Lice spray?(6 posts)
I read on another thread (sorry, forget which) that someone used lice spray in conjunction with treatments, etc. I was thinking about picking up a can on the way home from work to use until I get a PCO in. It has as an ingredient Permethrin 0.50%.
Thoughts? Any successes?
The chemical you ask about is specifically listed as a chemical not to be used for mattress treatment on this website, which is a university sponsored one, not one from a PCO:
As a result, I would be very wary about using it for general killing of bed bugs.
I should also note that permethrin is in the category of pyrethroids, which is a group of chemicals that we know some bed bug populations have developed resistance to:
So it might not make the problem much better. I am not a chemist or a PCO, so I can't tell you off the top of my head whether it's one of the chemicals that has a repellent effect on bed bugs. A repellent effect sounds like a good thing, but basically, it would drive the infestation deeper and make it harder to treat.
If you're looking for a contact killer, 91% rubbing alcohol and/or Murphy's Oil soap both work just fine and are cheaper than lice killers. Obviously, be aware that the 91% isopropyl alcohol (not the more common 70%) will make some plastics sticky and melty (for lack of a better technical term). Test is on small areas of such items before using. And obviously, it's highly flammable. I used a spray bottle to disburse mine, so esp. don't spray that near open flames and don't light up a cigarette while you're using it. Murphy's Oil Soap is good for use on wood items that would get dried out by using the alcohol.
I swear I typed in a response, but I'm not sure if the spam filter ate it or my computer just had a moment.
Short version: no. Permethrin isn't labeled for use on mattresses, and it's a pyrethroid, which we know some bed bugs have resistance to.
If you're looking for a contact killer to tide you over, I'd look at 91% isopropyl alcohol (which is highly flammable, so use common sense about no flames when spraying) and/or Murphy's Oil Soap. The former (alcohol) must be 91%, not the more common 70%, and will make sticky or melty some plastics, so test on a small area first. MOS is useful for wood items whose finishes would be damaged by the drying effects of alcohol.
How exactly do I use the Murphy's? I have a wood captain's bed.
This says it's for use on bedding: http://www.walgreens.com/store/product.jsp?CATID=100236&navAction=jump&navCount=1&nug=VPD&skuid=sku3372787&id=prod3373947
Here's the link to a page from the University of Florida that specifically discourages the use of permetherin on bedding:
Now, I'm not a PCO, and perhaps the concentration is different, but given that the active ingredient in that spray is in the class of chemicals called pyrethroids, and given that we know at least some bed bug populations are developing resistance to that class of chemicals, I would take the advice of a page from a university over the label of a spray for a different pest myself.
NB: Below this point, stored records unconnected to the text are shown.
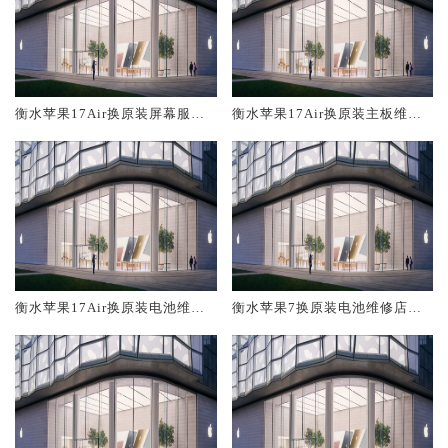
衡水苹果17Air换原装屏幕服务
衡水苹果17Air换原装主板维修
网点大概多少钱
中心大概多少钱
衡水苹果17Air换原装电池维修
衡水苹果7换原装电池维修店大
店大概多少钱
概多少钱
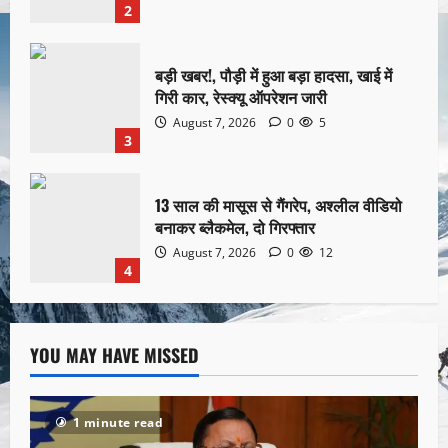
2
बड़ी खबर!, पौड़ी में हुआ बड़ा हादसा, खाई में
गिरी कार, रेस्क्यू ऑपरेशन जारी
August 7, 2026
0
5
3
13 साल की मासूस से गैंगरेप, अश्लील वीडियो
बनाकर ब्लैकमेल, दो गिरफ्तार
August 7, 2026
0
12
4
YOU MAY HAVE MISSED
1 minute read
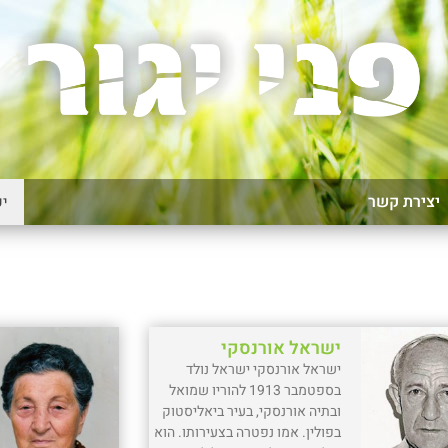
יצירת קשר
ישראל אורנסקי
ישראל אורנסקי ישראל נולד
בספטמבר 1913 להוריו שמואל
ובתיה אורנסקי, בעיר ביאליסטוק
בפולין. אמו נפטרה בצעירותו. הוא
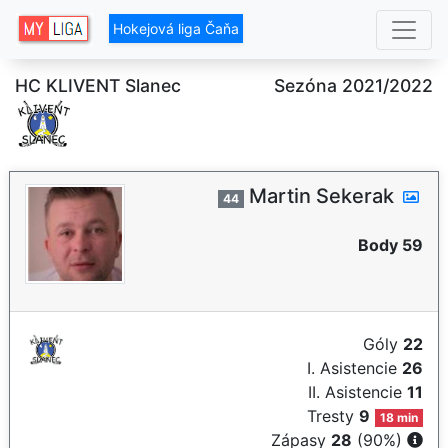
Hokejová liga Čaňa
HC KLIVENT Slanec
Sezóna 2021/2022
Martin Sekerak
44
Body 59
Góly
22
I. Asistencie
26
II. Asistencie
11
Tresty
9
18 min
Zápasy
28
(90%)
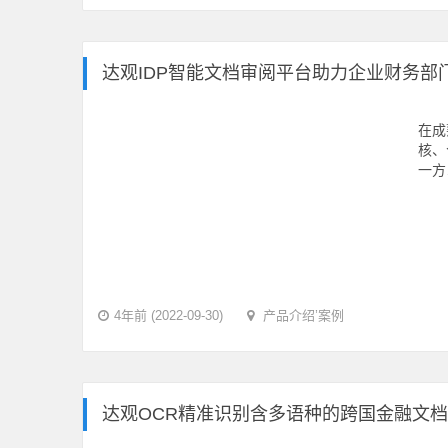
达观IDP智能文档审阅平台助力企业财务部
在成
核、
一方
4年前 (2022-09-30)
产品介绍
’
案例
达观OCR精准识别含多语种的跨国金融文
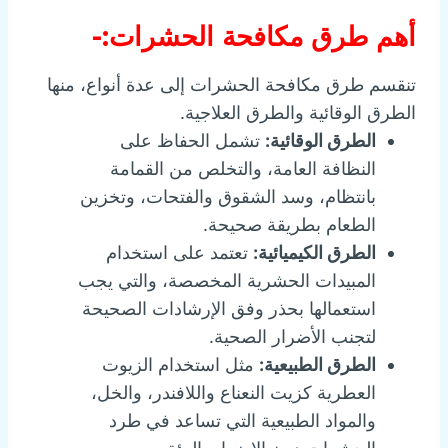
أهم طرق مكافحة الحشرات:-
تنقسم طرق مكافحة الحشرات إلى عدة أنواع، منها
الطرق الوقائية والطرق العلاجية.
الطرق الوقائية:
تشمل الحفاظ على
النظافة العامة، والتخلص من القمامة
بانتظام، وسد الشقوق والفتحات، وتخزين
الطعام بطريقة صحيحة.
الطرق الكيميائية:
تعتمد على استخدام
المبيدات الحشرية المخصصة، والتي يجب
استعمالها بحذر وفق الإرشادات الصحيحة
لتجنب الأضرار الصحية.
الطرق الطبيعية:
مثل استخدام الزيوت
العطرية كزيت النعناع واللافندر، والخل،
والمواد الطبيعية التي تساعد في طرد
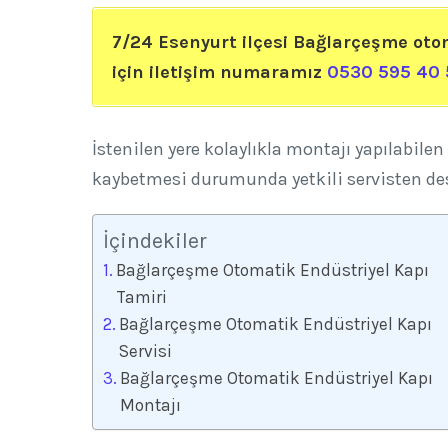
7/24 Esenyurt ilçesi Bağlarçeşme oto
için iletişim numaramız
0530 595 40 
İstenilen yere kolaylıkla montajı yapılabilen
kaybetmesi durumunda yetkili servisten des
İçindekiler
Bağlarçeşme Otomatik Endüstriyel Kapı
Tamiri
Bağlarçeşme Otomatik Endüstriyel Kapı
Servisi
Bağlarçeşme Otomatik Endüstriyel Kapı
Montajı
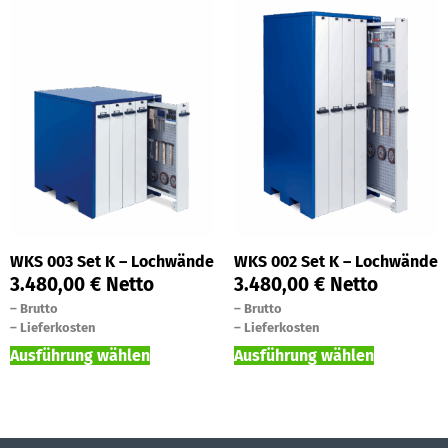
WKS 003 Set K – Lochwände
WKS 002 Set K – Lochwände
3.480,00
€
Netto
3.480,00
€
Netto
–
Brutto
–
Brutto
–
Lieferkosten
–
Lieferkosten
Ausführung wählen
Ausführung wählen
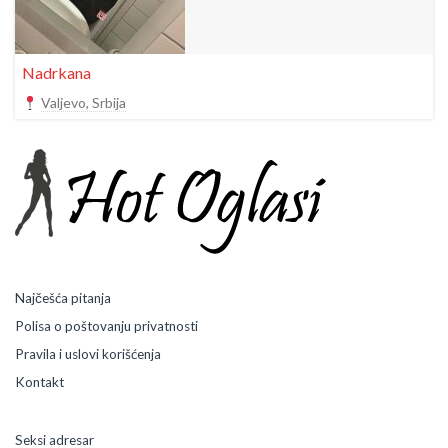
Nadrkana
Valjevo, Srbija
Najčešća pitanja
Polisa o poštovanju privatnosti
Pravila i uslovi korišćenja
Kontakt
Seksi adresar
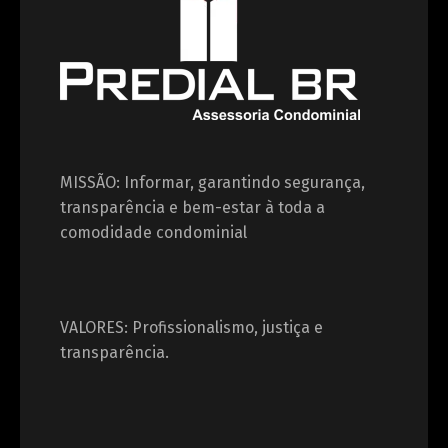
MISSÃO: Informar, garantindo segurança,
transparência e bem-estar à toda a
comodidade condominial
VALORES: Profissionalismo, justiça e
transparência.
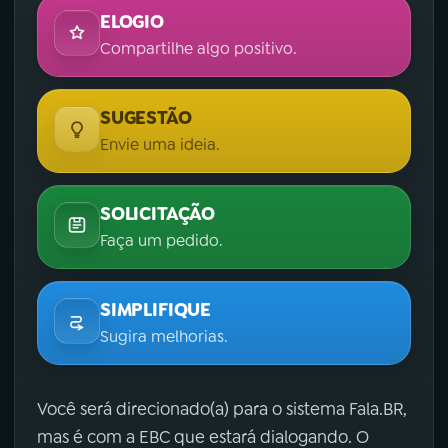
ELOGIO
Compartilhe algo positivo.
SUGESTÃO
Envie uma ideia.
SOLICITAÇÃO
Faça um pedido.
SIMPLIFIQUE
Sugira melhorias.
Você será direcionado(a) para o sistema Fala.BR,
mas é com a EBC que estará dialogando. O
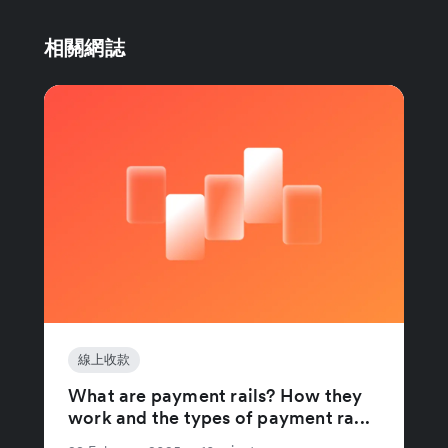
相關網誌
線上收款
What are payment rails? How they
work and the types of payment ra...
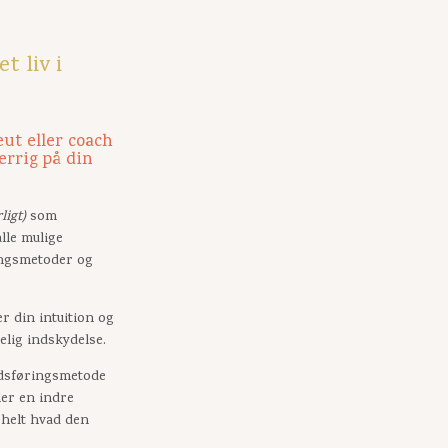
t liv i
eut eller coach
errig på din
ligt)
som
lle mulige
ingsmetoder og
r din intuition og
elig indskydelse.
edsføringsmetode
ler en indre
 helt hvad den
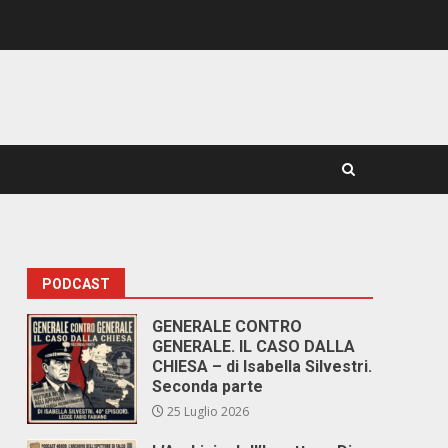
PODCAST
GENERALE CONTRO
GENERALE. IL CASO DALLA
CHIESA – di Isabella Silvestri.
Seconda parte
25 Luglio 2026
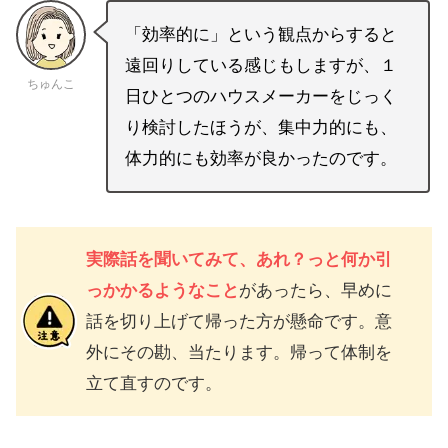
「効率的に」という観点からすると
遠回りしている感じもしますが、１
ちゅんこ
日ひとつのハウスメーカーをじっく
り検討したほうが、集中力的にも、
体力的にも効率が良かったのです。
実際話を聞いてみて、あれ？っと何か引
っかかるようなこと
があったら、早めに
話を切り上げて帰った方が懸命です。意
外にその勘、当たります。帰って体制を
立て直すのです。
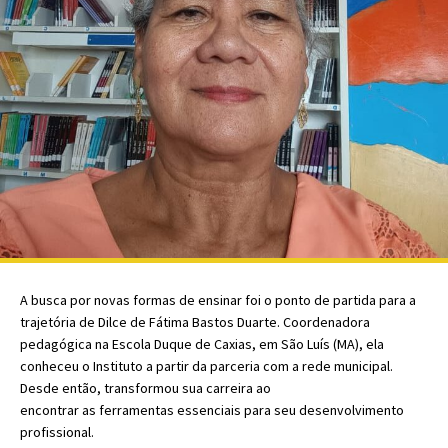
A busca por novas formas de ensinar foi o ponto de partida para a
trajetória de Dilce de Fátima Bastos Duarte. Coordenadora
pedagógica na Escola Duque de Caxias, em São Luís (MA), ela
conheceu o Instituto a partir da parceria com a rede municipal.
Desde então, transformou sua carreira ao
encontrar as ferramentas essenciais para seu desenvolvimento
profissional.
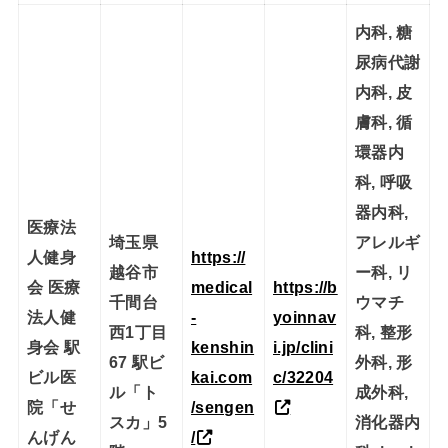
内科, 糖
尿病代謝
内科, 皮
膚科, 循
環器内
科, 呼吸
器内科,
医療法
埼玉県
アレルギ
人健身
https://
越谷市
ー科, リ
会 医療
medical
https://b
千間台
ウマチ
法人健
-
yoinnav
西1丁目
科, 整形
身会 駅
kenshin
i.jp/clini
67 駅ビ
外科, 形
ビル医
kai.com
c/32204
ル「ト
成外科,
院「せ
/sengen
スカ」5
消化器内
んげん
/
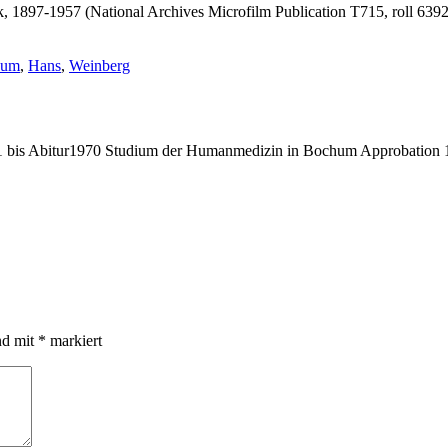
 1897-1957 (National Archives Microfilm Publication T715, roll 6392)
gwörter:
hum
,
Hans
,
Weinberg
bis Abitur1970 Studium der Humanmedizin in Bochum Approbation 19
nd mit
*
markiert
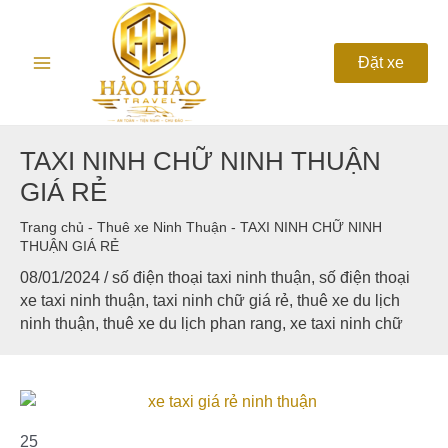
Nhảy
Main
tới
nội
Menu
Đặt xe
dung
TAXI NINH CHỮ NINH THUẬN
GIÁ RẺ
Trang chủ
-
Thuê xe Ninh Thuận
-
TAXI NINH CHỮ NINH
THUẬN GIÁ RẺ
08/01/2024
/
số điện thoại taxi ninh thuận
,
số điện thoại
xe taxi ninh thuận
,
taxi ninh chữ giá rẻ
,
thuê xe du lịch
ninh thuận
,
thuê xe du lịch phan rang
,
xe taxi ninh chữ
25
Murphy's Oil Soap is a substance used to clean wood. It's a liquid that gets mixed with water and foams up like a soap, but it's less drying than most soaps. (I first heard of it in college in the northeastern US where there were a lot of apartments with hard wood floors that couldn't be cleaned with the same things as you used to clean tile or linoleum). I just put it in a bucket and added water and then used a sponge to clean the wood. You might look at old threads here with that as a key word and see how people used it.
De-spammed. Sorry Buggy!I started and run the site but am "not an expert."